An attacker who understands your embedding model can craft documents optimized to be retrieved for specific queries, even when the documents are not genuinely relevant. This is SEO poisoning for AI systems. The attacker's document gets retrieved, the model includes it in context, and the attacker's content influences the response.

Embedding inversion attacks can also reconstruct approximate text from embedding vectors, potentially exposing the content of documents in your vector store.

What to do about it: Filter and validate documents before indexing. Monitor retrieval quality for anomalies. Implement access controls at the retrieval layer, not just the generation layer. Consider using multiple embedding models to reduce single-point-of-failure risk.


LLM09: Misinformation

Models generate confident, plausible, wrong text. In low-stakes applications this is an annoyance. In high-stakes applications it is dangerous.

A legal research agent that hallucinates case citations. A medical information bot that invents drug interactions. A financial advisor agent that generates plausible but fabricated market data. These are not adversarial attacks. They are the natural failure mode of language models, and they become security issues when users trust the output to make consequential decisions.

This risk is amplified by the model's confident tone. A model that says "I'm not sure" is less dangerous than one that presents fabricated information with authority.

What to do about it: Ground responses in retrieved facts (RAG). Require citations and verify them. Implement confidence scoring. Add disclaimers for high-stakes domains. Never present model output as authoritative in medical, legal, or financial contexts without human review.


LLM10: Unbounded Consumption

Language model inference is expensive. An attacker who can trigger high-volume or high-token-count requests can rack up significant costs or degrade service for legitimate users.

This goes beyond simple denial-of-service. Clever attackers can craft prompts that maximize token generation. They can trigger tool-calling loops where an agent repeatedly calls external APIs. They can abuse context-window-stuffing to force expensive processing on every request.

For agent systems, unbounded consumption gets particularly dangerous when an agent enters a loop, calling tools that return results that trigger more tool calls, burning through API credits at machine speed.

What to do about it: Set token limits on input and output. Implement rate limiting per user and per session. Cap the number of tool calls per conversation turn. Monitor costs in real time and set alerts. Add circuit breakers that stop agent execution after a threshold.


Putting It Together

The OWASP LLM Top 10 is not a list of independent problems. These risks interact. A prompt injection (LLM01) against an agent with excessive permissions (LLM06) that handles sensitive data (LLM02) is a compound risk that is worse than any single category suggests.
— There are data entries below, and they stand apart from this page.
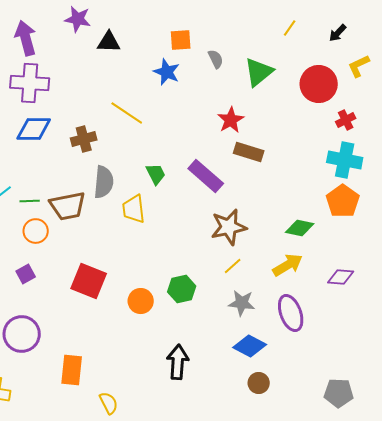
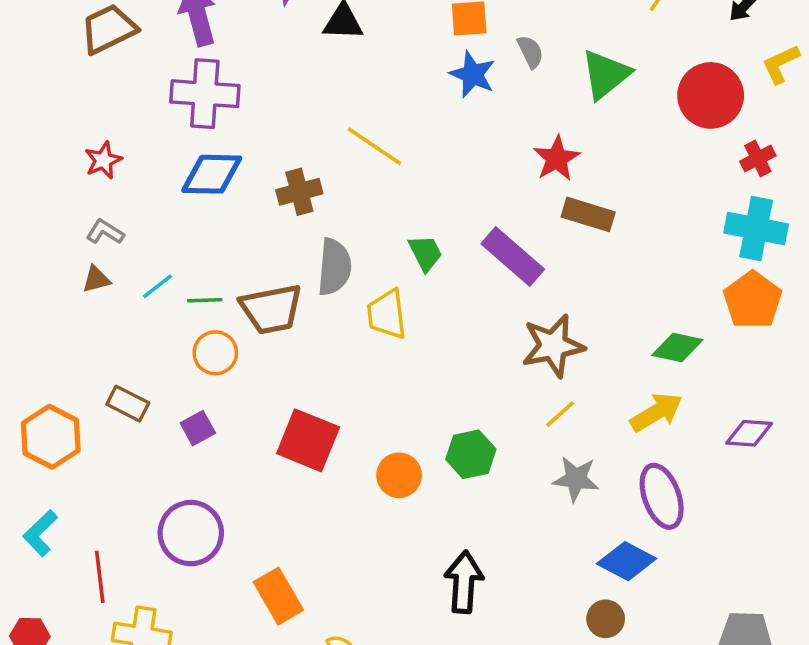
blue star: (167, 72) -> (473, 74), moved
blue diamond: (250, 346) -> (627, 561), moved
orange rectangle: (72, 370) -> (278, 596), turned -36

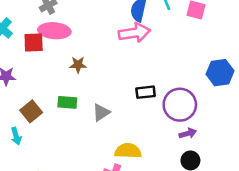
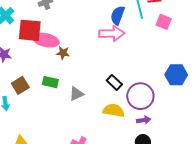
pink ellipse: (54, 31) -> (46, 40), moved
red square: (34, 42) -> (30, 30), size x1.4
black rectangle: (146, 92) -> (114, 82), turned 42
yellow semicircle: (128, 151) -> (114, 110), moved

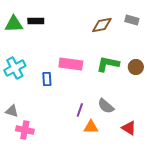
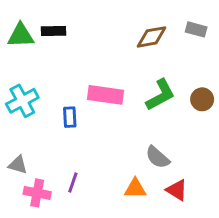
green L-shape: (108, 64) -> (161, 95), turned 140
purple line: (80, 110) -> (73, 183), moved
red triangle: (129, 128) -> (177, 190), moved

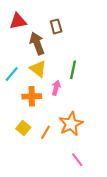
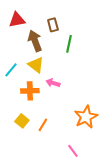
green line: (73, 70) -> (69, 44), moved
pink arrow: (56, 88) -> (53, 83), turned -88
orange star: (71, 124) -> (86, 117), moved

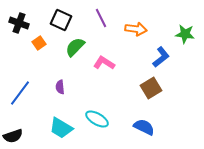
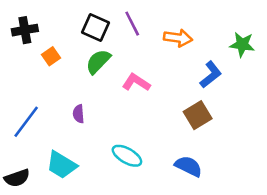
black square: (61, 20) -> (96, 27), moved
black cross: (19, 23) -> (25, 30), turned -30
cyan trapezoid: (61, 128) -> (62, 165), moved

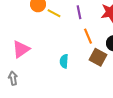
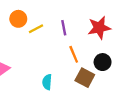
yellow line: (54, 13) -> (36, 29), turned -56

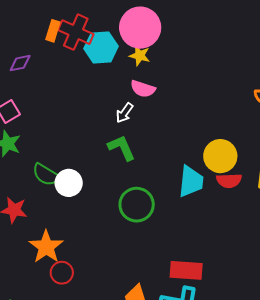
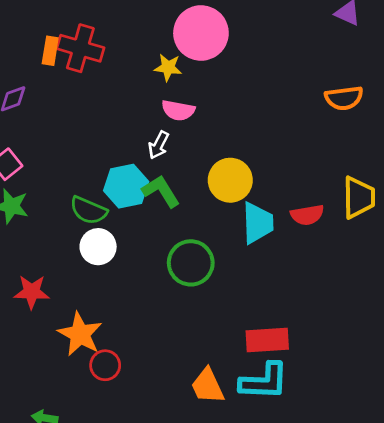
pink circle: (140, 28) -> (201, 33), moved
cyan hexagon: (101, 47) -> (126, 186), moved
yellow circle: (220, 156) -> (230, 180), moved
green semicircle: (46, 175) -> (88, 210), moved

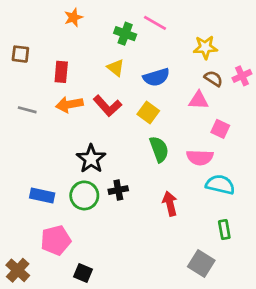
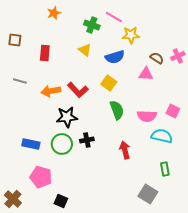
yellow star: (205, 47) -> (131, 35), moved
orange arrow: (69, 104) -> (51, 91), moved
red L-shape: (107, 106) -> (78, 90), moved
pink square: (220, 129) -> (173, 111), moved
black star: (91, 159) -> (67, 117), turned 30
pink pentagon: (56, 240) -> (41, 177), turned 30

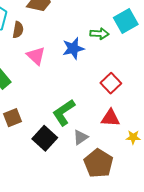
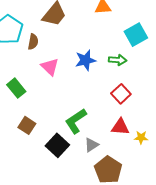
green arrow: (99, 34) -> (118, 60), moved
brown square: (13, 118) -> (27, 125), turned -36
yellow star: (133, 137) -> (141, 137), moved

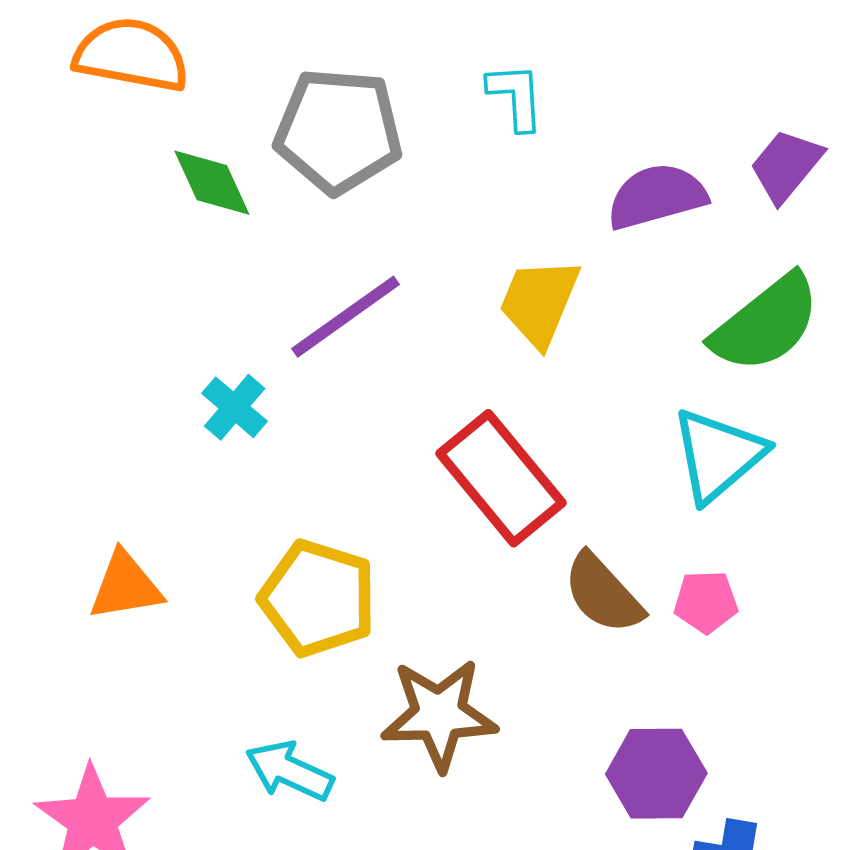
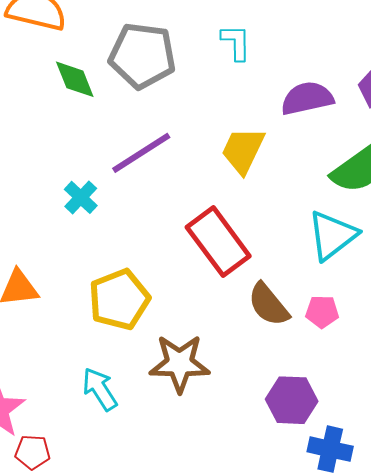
yellow pentagon: (318, 598) -> (119, 300), turned 30
cyan arrow: (289, 771) -> (100, 389), turned 30

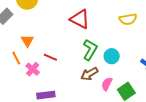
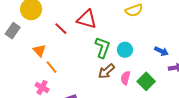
red line: (50, 57) -> (61, 29), moved, turned 32
orange line: (16, 58) -> (52, 67), moved
pink cross: (33, 69) -> (42, 87), moved

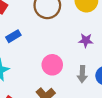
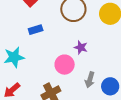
purple star: (86, 40) -> (81, 47), moved

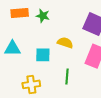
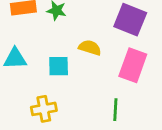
green line: (67, 77) -> (115, 110), moved

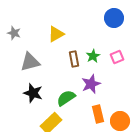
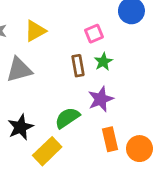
yellow triangle: (56, 34) -> (35, 31), moved
pink square: (117, 57) -> (94, 34), moved
black star: (33, 93) -> (20, 127), moved, turned 30

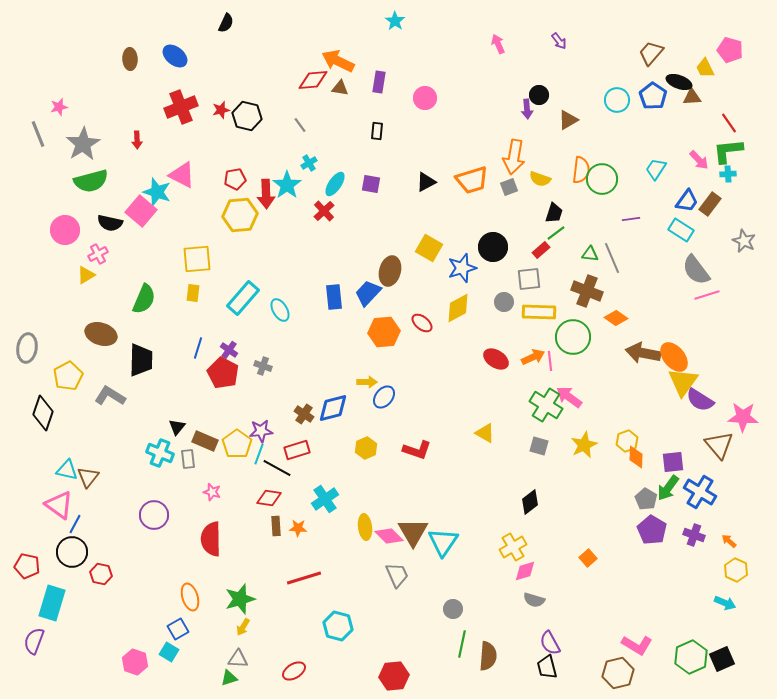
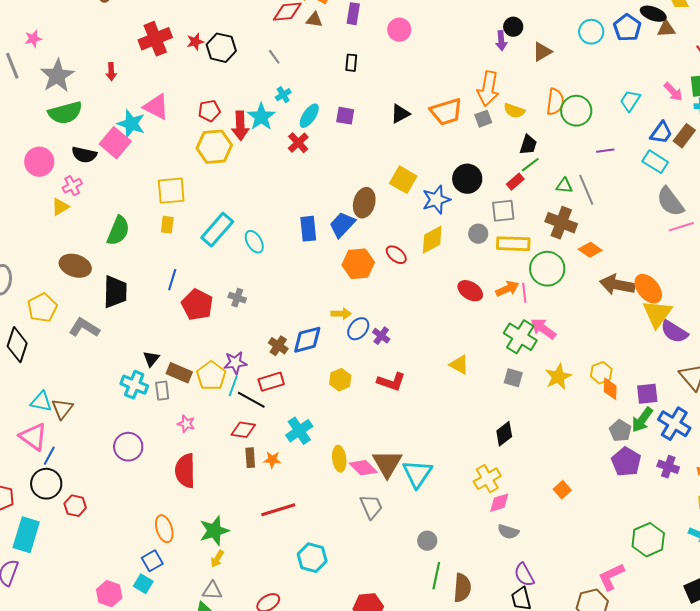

Start by mapping which of these ten risks apply to your specific deployment. A simple chatbot with no tool access has a very different risk profile from an autonomous agent with database access and email capabilities.

Then prioritize. For most agent systems, LLM01 (Prompt Injection), LLM06 (Excessive Agency), and LLM02 (Sensitive Information Disclosure) are the highest priorities. Get those right first.

The OWASP list gives us a shared vocabulary. Use it when communicating with security teams, in threat models, and in architecture reviews. The more consistently we talk about these risks, the faster we build effective defenses.